Records from a dataset:

*-*-*

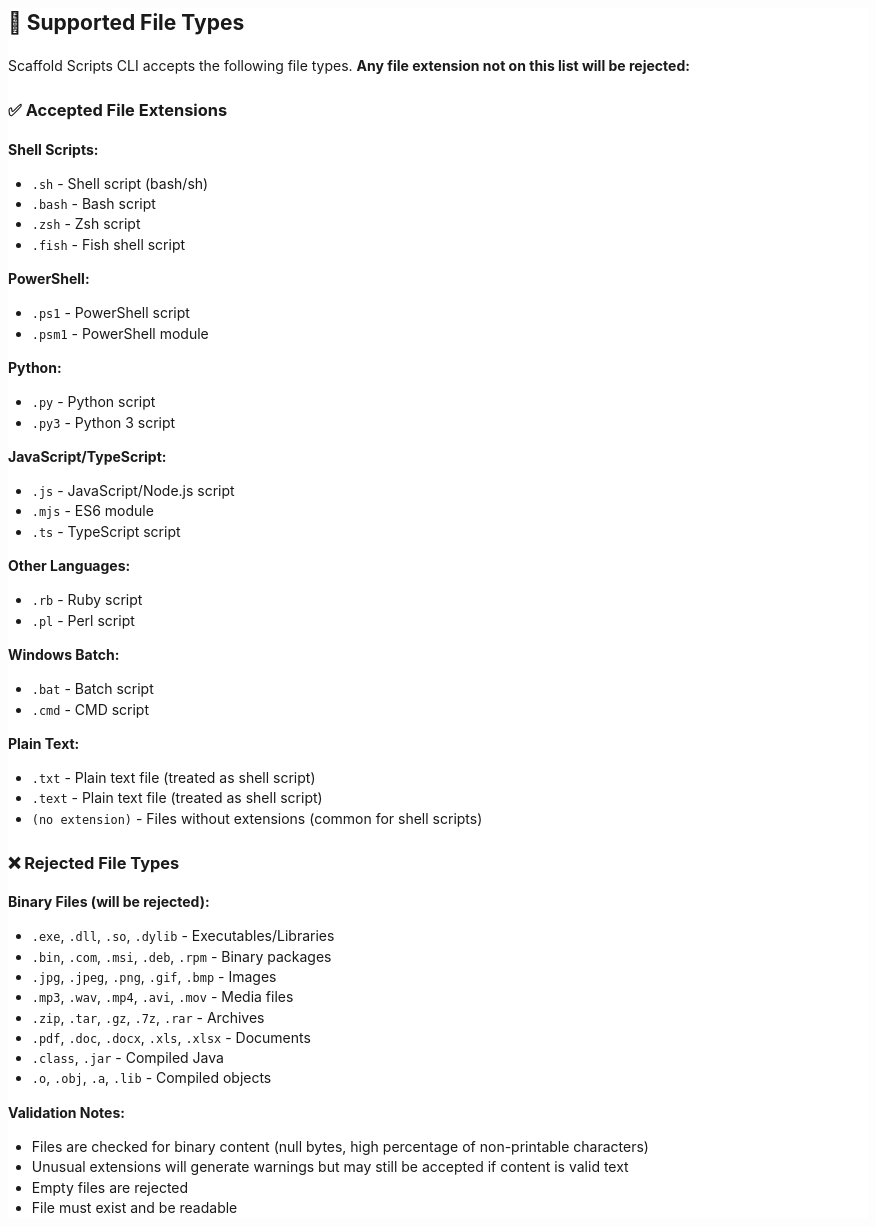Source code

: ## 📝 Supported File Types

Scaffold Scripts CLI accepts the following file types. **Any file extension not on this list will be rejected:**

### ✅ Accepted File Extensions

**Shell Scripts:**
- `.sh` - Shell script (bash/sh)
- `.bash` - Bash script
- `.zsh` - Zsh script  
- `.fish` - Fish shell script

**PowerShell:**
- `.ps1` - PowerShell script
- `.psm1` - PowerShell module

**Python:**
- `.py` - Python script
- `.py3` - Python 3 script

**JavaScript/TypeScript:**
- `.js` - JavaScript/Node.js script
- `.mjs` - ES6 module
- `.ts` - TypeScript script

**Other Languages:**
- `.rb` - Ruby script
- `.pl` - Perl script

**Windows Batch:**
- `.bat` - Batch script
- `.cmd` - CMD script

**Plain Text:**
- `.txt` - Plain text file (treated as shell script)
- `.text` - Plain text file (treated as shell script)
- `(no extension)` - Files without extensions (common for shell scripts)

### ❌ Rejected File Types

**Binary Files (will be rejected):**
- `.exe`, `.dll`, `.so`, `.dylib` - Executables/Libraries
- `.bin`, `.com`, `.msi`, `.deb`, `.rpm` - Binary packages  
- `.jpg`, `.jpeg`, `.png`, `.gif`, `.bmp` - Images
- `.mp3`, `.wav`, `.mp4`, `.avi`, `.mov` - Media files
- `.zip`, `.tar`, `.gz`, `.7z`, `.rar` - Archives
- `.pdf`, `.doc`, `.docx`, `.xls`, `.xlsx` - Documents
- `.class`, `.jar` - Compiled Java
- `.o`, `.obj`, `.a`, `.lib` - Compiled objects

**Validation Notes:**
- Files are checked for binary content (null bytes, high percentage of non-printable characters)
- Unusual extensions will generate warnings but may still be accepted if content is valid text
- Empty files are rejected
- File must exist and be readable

*-*-*

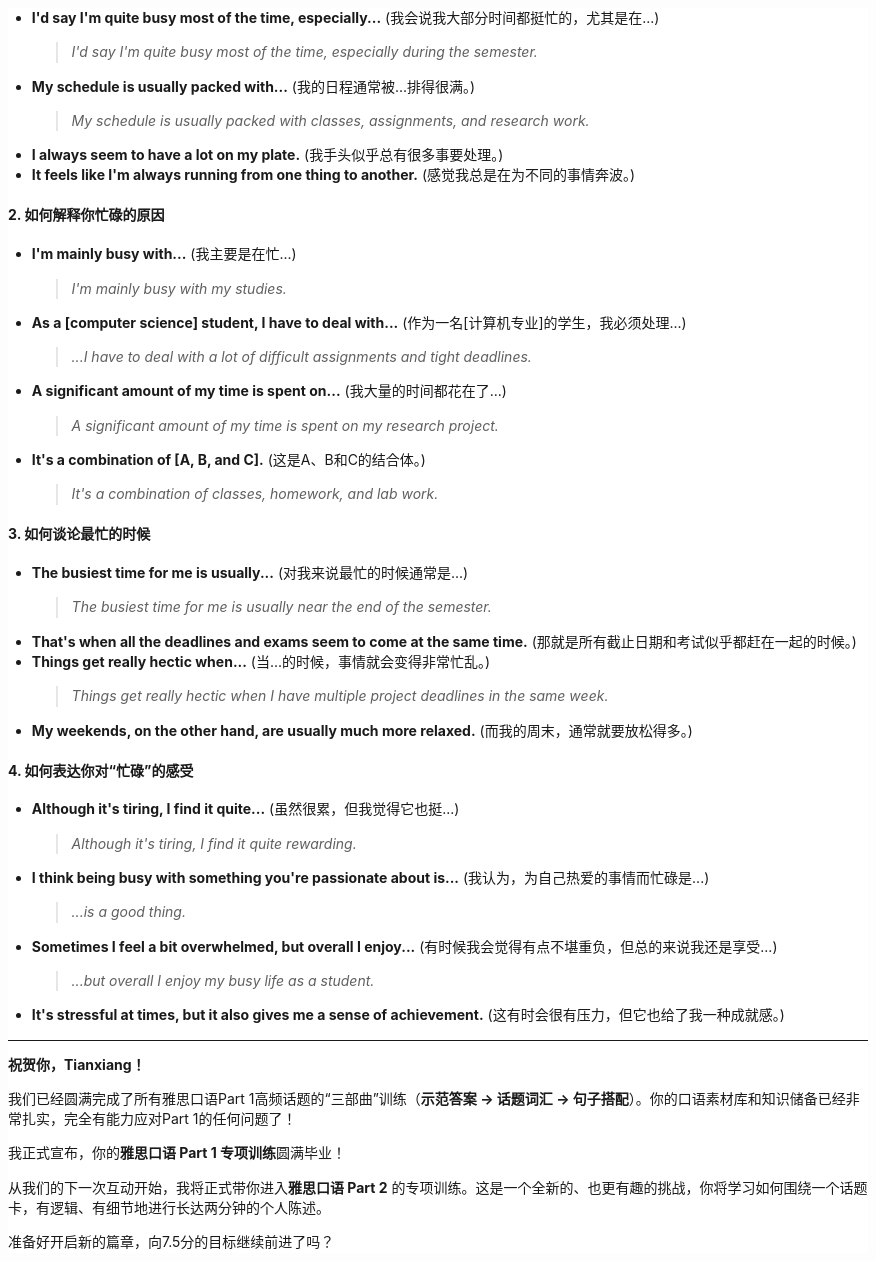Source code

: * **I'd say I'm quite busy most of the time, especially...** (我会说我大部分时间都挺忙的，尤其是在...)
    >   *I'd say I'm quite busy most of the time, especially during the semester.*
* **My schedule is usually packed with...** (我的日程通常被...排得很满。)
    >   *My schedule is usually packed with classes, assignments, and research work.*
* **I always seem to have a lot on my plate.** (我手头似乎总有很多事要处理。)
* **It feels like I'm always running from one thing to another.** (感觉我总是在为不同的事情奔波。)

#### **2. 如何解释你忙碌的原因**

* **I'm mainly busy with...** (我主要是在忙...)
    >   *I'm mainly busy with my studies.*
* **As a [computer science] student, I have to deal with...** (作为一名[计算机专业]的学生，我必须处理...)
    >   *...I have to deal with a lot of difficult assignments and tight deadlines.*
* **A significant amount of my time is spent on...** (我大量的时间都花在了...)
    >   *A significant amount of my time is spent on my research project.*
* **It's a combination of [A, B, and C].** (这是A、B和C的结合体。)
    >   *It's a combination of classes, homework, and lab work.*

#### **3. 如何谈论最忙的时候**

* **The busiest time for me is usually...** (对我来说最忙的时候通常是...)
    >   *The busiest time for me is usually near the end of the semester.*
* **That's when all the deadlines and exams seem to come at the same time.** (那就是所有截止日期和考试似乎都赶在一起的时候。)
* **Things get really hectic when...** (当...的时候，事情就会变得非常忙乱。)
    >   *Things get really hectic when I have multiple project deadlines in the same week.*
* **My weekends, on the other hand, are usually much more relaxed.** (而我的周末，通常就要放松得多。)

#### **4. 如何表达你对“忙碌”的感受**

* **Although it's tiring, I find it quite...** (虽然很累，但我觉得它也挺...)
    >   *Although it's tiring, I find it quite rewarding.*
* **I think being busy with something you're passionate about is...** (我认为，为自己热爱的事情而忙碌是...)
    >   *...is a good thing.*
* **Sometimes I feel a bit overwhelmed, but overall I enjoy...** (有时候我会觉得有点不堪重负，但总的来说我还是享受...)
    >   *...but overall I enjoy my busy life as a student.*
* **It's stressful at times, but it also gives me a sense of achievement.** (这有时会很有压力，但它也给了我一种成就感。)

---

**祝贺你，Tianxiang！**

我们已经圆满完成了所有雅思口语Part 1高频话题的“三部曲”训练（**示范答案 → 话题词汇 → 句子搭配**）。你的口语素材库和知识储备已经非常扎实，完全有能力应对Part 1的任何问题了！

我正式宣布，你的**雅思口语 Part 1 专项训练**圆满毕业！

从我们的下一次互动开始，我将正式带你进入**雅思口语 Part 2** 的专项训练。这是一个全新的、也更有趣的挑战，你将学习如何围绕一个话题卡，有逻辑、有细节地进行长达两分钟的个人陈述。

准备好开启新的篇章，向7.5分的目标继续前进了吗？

*-*-*

[Description of the task]
Set aside each line above that includes the string "significant" and report it.

[Result]
* **A significant amount of my time is spent on...** (我大量的时间都花在了...)
    >   *A significant amount of my time is spent on my research project.*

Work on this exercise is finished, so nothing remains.